━━━ STORED ROWS

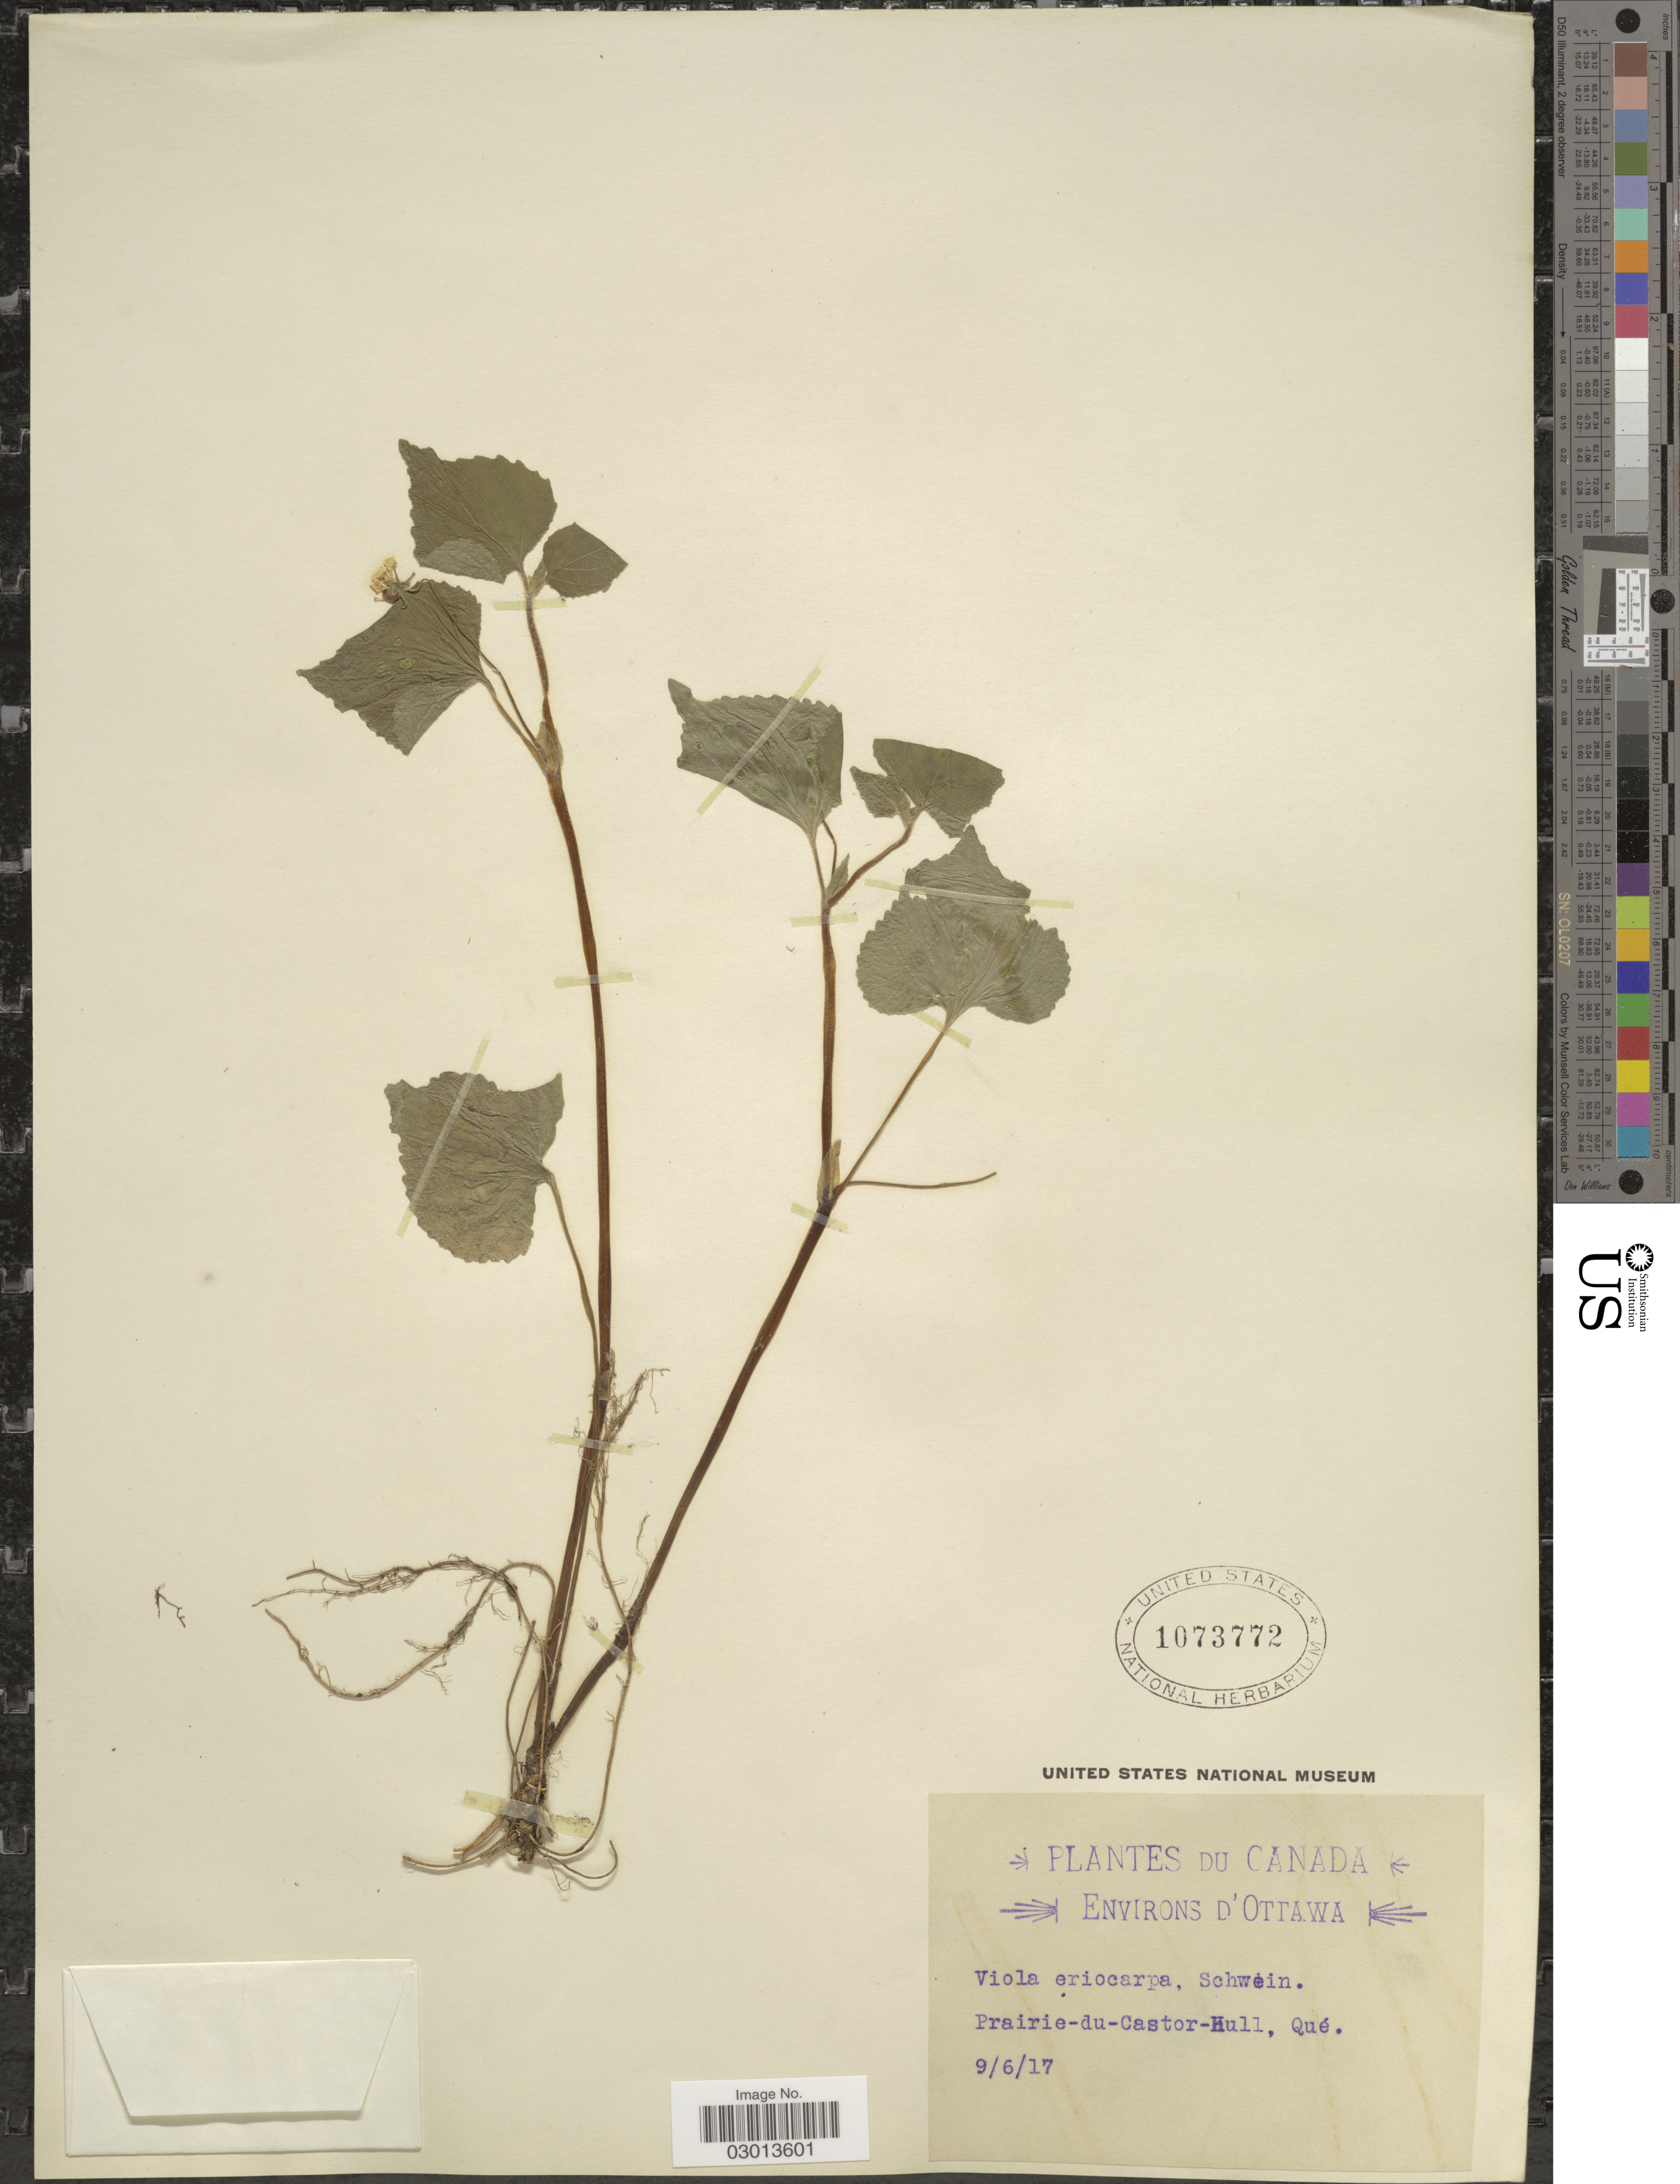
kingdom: Plantae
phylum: Tracheophyta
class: Magnoliopsida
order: Malpighiales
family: Violaceae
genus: Viola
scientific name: Viola pensylvanica var. leiocarpa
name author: (Fernald & Wiegand) Fernald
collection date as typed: Transcribed d/m/y: 9/6/17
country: Canada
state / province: Quebec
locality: Environs d'Ottawa. Prairie-du-Castor-Hull, Qué.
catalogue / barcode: US 1073772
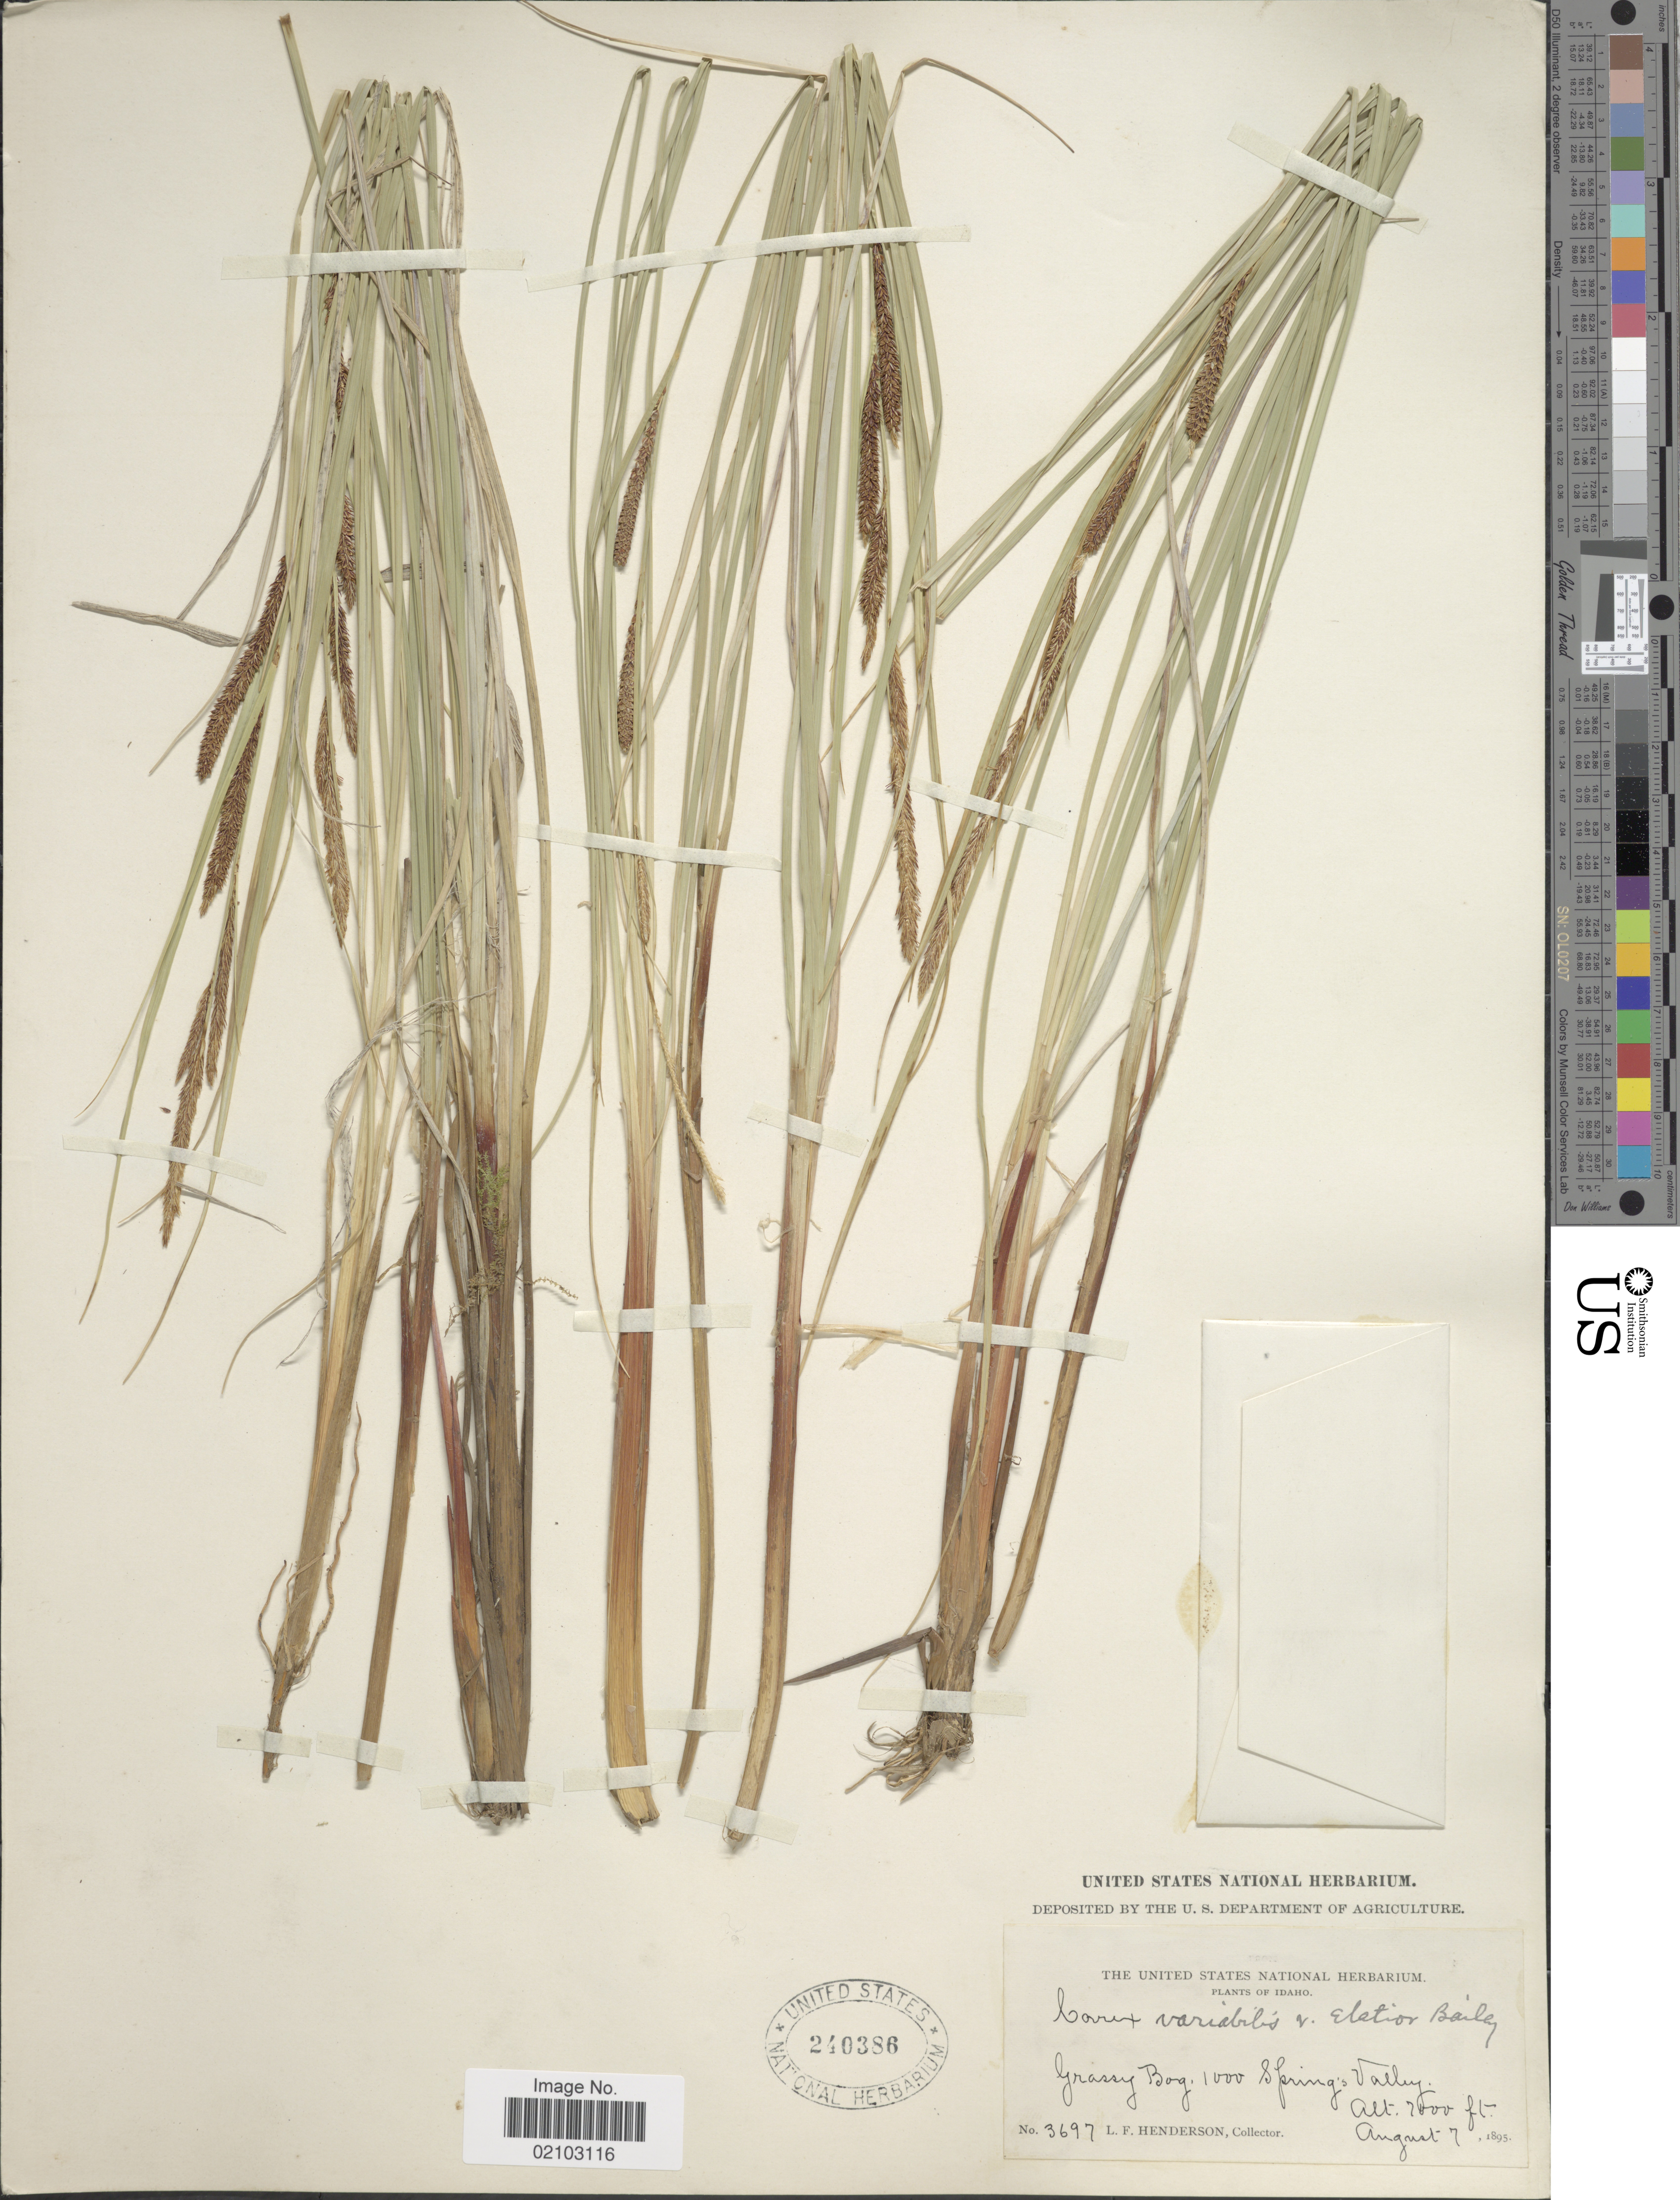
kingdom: Plantae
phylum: Tracheophyta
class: Liliopsida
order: Poales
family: Cyperaceae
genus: Carex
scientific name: Carex aquatilis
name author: Wahlenb.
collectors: L. Henderson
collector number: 3697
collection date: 1895-08-07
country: United States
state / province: Idaho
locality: Spring's Valley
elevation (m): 2134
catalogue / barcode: US 240386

━━━━━━

EXERCISE DESCRIPTION — Write out all the lines above again, switching "locality" to "site" throughout and changing nothing else. Leave out the pictures.

OUTPUT OF THE TASK —
kingdom: Plantae
phylum: Tracheophyta
class: Magnoliopsida
order: Malpighiales
family: Violaceae
genus: Viola
scientific name: Viola pensylvanica var. leiocarpa
name author: (Fernald & Wiegand) Fernald
collection date as typed: Transcribed d/m/y: 9/6/17
country: Canada
state / province: Quebec
site: Environs d'Ottawa. Prairie-du-Castor-Hull, Qué.
catalogue / barcode: US 1073772
kingdom: Plantae
phylum: Tracheophyta
class: Liliopsida
order: Poales
family: Cyperaceae
genus: Carex
scientific name: Carex aquatilis
name author: Wahlenb.
collectors: L. Henderson
collector number: 3697
collection date: 1895-08-07
country: United States
state / province: Idaho
site: Spring's Valley
elevation (m): 2134
catalogue / barcode: US 240386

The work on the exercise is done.